§ PROMPT 1
Transcribe the storm report below from "TEGUCIGALPA, Honduras —" up to and including "of La Ceiba.".
§ PROMPT 2
Render into Spanish the following sentence from the storm report below: "Before the center of Eta had even reached Honduras, hundreds of people had been forced from their homes by floodwaters."

[GIVEN TEXT Boundary: Start]

TEGUCIGALPA, Honduras — Eta moved into Honduras on Wednesday as a weakened tropical depression but still bringing the heavy rains that have drenched and caused deadly landslides in the country’s east and in northern Nicaragua.
The storm no longer carried the winds of the Category 4 hurricane that battered Nicaragua’s coast Tuesday, but it was moving so slowly and dumping so much rain that much of Central America was on high alert. Eta had sustained winds of 35 mph and was moving west-northwest at 7 mph Wednesday night. It was 115 miles south-southeast of La Ceiba.
The long-term forecast shows Eta taking a turn over Central America and then reforming as a tropical storm in the Caribbean — possibly reaching Cuba on Sunday and southern Florida on Monday.
Heavy rain was forecast to continue across Honduras through at least Thursday as Eta moved northward toward the capital of Tegucigalpa and the northern city of San Pedro Sula.
Before the center of Eta had even reached Honduras, hundreds of people had been forced from their homes by floodwaters.

[GIVEN TEXT Boundary: End]
[RECORDS Boundary: Start]

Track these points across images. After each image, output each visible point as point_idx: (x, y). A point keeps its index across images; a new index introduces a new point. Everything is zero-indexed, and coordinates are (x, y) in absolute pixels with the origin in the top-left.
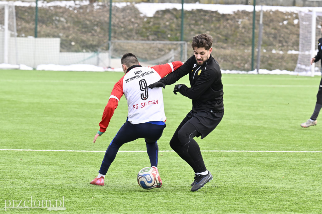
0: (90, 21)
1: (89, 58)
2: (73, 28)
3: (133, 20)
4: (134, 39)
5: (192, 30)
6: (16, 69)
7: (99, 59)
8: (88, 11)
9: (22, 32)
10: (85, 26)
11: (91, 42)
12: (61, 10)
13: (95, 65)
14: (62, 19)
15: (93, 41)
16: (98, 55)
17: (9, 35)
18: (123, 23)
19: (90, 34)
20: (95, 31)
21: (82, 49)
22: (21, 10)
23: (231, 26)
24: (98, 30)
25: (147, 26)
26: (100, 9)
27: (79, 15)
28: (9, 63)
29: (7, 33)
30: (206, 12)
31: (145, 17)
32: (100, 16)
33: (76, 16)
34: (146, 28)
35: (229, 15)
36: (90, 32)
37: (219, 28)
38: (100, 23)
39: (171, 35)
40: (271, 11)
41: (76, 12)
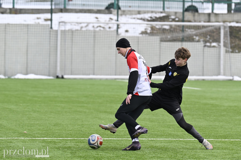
6: (231, 80)
9: (235, 49)
17: (225, 51)
22: (236, 30)
28: (224, 75)
29: (223, 49)
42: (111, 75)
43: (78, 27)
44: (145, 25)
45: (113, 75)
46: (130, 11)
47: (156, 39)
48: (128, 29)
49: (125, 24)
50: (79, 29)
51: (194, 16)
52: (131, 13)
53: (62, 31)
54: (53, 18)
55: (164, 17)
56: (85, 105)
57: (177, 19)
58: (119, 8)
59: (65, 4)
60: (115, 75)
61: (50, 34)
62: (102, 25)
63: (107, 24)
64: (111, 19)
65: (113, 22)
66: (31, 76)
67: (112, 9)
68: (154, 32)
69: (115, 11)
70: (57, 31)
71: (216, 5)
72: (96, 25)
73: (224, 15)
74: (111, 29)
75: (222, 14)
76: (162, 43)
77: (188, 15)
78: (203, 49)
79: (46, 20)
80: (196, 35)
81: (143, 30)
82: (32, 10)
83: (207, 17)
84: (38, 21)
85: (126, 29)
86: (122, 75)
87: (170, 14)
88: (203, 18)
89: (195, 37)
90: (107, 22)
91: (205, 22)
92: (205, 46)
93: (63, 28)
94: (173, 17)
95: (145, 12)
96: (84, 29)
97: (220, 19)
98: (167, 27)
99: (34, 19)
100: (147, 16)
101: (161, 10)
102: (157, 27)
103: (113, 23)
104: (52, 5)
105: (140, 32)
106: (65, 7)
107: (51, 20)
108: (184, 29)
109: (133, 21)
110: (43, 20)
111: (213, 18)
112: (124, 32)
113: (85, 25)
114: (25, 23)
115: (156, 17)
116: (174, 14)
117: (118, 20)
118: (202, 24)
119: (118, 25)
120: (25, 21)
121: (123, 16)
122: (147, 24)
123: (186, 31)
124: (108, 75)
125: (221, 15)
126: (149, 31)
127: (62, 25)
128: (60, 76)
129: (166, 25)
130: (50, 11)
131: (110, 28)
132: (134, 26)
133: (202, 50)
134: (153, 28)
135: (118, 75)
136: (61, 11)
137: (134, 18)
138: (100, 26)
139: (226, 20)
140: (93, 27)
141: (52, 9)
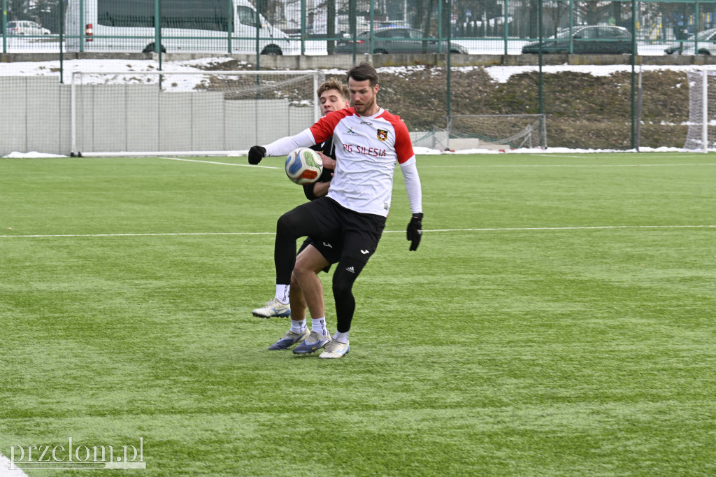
0: (426, 91)
1: (423, 138)
2: (405, 102)
3: (481, 88)
4: (482, 112)
5: (558, 99)
7: (435, 139)
8: (423, 78)
10: (419, 98)
11: (426, 118)
12: (388, 79)
13: (430, 148)
14: (390, 90)
15: (428, 116)
16: (433, 134)
18: (467, 92)
19: (426, 108)
20: (433, 104)
21: (414, 128)
23: (607, 92)
24: (436, 102)
25: (499, 95)
26: (438, 75)
27: (411, 84)
30: (575, 75)
31: (497, 83)
32: (439, 85)
33: (408, 85)
34: (498, 99)
35: (605, 77)
36: (427, 105)
37: (592, 95)
38: (439, 93)
39: (530, 106)
40: (660, 71)
41: (407, 79)
42: (152, 151)
43: (101, 80)
44: (202, 76)
45: (155, 151)
46: (179, 54)
47: (218, 96)
48: (176, 82)
49: (171, 74)
50: (103, 82)
51: (275, 60)
52: (180, 57)
53: (77, 86)
54: (64, 68)
55: (230, 62)
56: (104, 193)
57: (249, 66)
58: (163, 50)
59: (81, 46)
60: (159, 151)
61: (60, 90)
62: (138, 77)
63: (145, 74)
64: (150, 67)
65: (154, 71)
66: (33, 155)
67: (152, 53)
68: (214, 85)
69: (156, 55)
70: (70, 86)
71: (308, 44)
72: (128, 77)
73: (319, 58)
74: (151, 83)
75: (317, 56)
76: (227, 101)
77: (266, 60)
78: (289, 109)
79: (53, 70)
80: (279, 89)
81: (199, 83)
82: (33, 54)
83: (294, 62)
84: (40, 72)
85: (173, 82)
86: (168, 150)
87: (239, 59)
88: (288, 63)
89: (276, 92)
90: (145, 72)
91: (291, 69)
92: (291, 105)
93: (78, 82)
94: (244, 63)
95: (201, 56)
96: (109, 83)
97: (314, 64)
98: (235, 78)
99: (36, 69)
100: (205, 62)
101: (226, 52)
102: (220, 78)
103: (154, 74)
104: (61, 46)
105: (194, 86)
106: (81, 51)
107: (61, 70)
108: (260, 81)
109: (184, 69)
110: (49, 70)
111: (303, 64)
112: (170, 85)
113: (113, 76)
114: (22, 75)
115: (218, 63)
116: (245, 57)
117: (160, 69)
118: (288, 72)
119: (161, 76)
120: (22, 72)
121: (170, 62)
122: (205, 74)
123: (262, 83)
124: (148, 151)
125: (316, 59)
126: (207, 85)
127: (77, 78)
128: (76, 153)
129: (233, 75)
130: (59, 57)
131: (149, 80)
132: (185, 77)
133: (287, 111)
134: (212, 80)
135: (162, 151)
136: (76, 56)
137: (186, 66)
138: (134, 78)
139: (323, 66)
140: (124, 79)
141: (61, 53)
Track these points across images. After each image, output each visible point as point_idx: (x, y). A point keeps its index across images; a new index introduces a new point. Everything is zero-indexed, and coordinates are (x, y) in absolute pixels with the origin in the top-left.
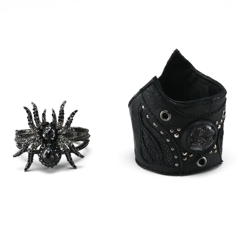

[RECORDS Boundary: End]

§ ANSWER SECTION 1
TEGUCIGALPA, Honduras — Eta moved into Honduras on Wednesday as a weakened tropical depression but still bringing the heavy rains that have drenched and caused deadly landslides in the country’s east and in northern Nicaragua.
The storm no longer carried the winds of the Category 4 hurricane that battered Nicaragua’s coast Tuesday, but it was moving so slowly and dumping so much rain that much of Central America was on high alert. Eta had sustained winds of 35 mph and was moving west-northwest at 7 mph Wednesday night. It was 115 miles south-southeast of La Ceiba.

§ ANSWER SECTION 2
Antes de que el centro de Eta llegara siquiera a Honduras, cientos de personas se habían visto obligadas a abandonar sus hogares por las aguas de la inundación.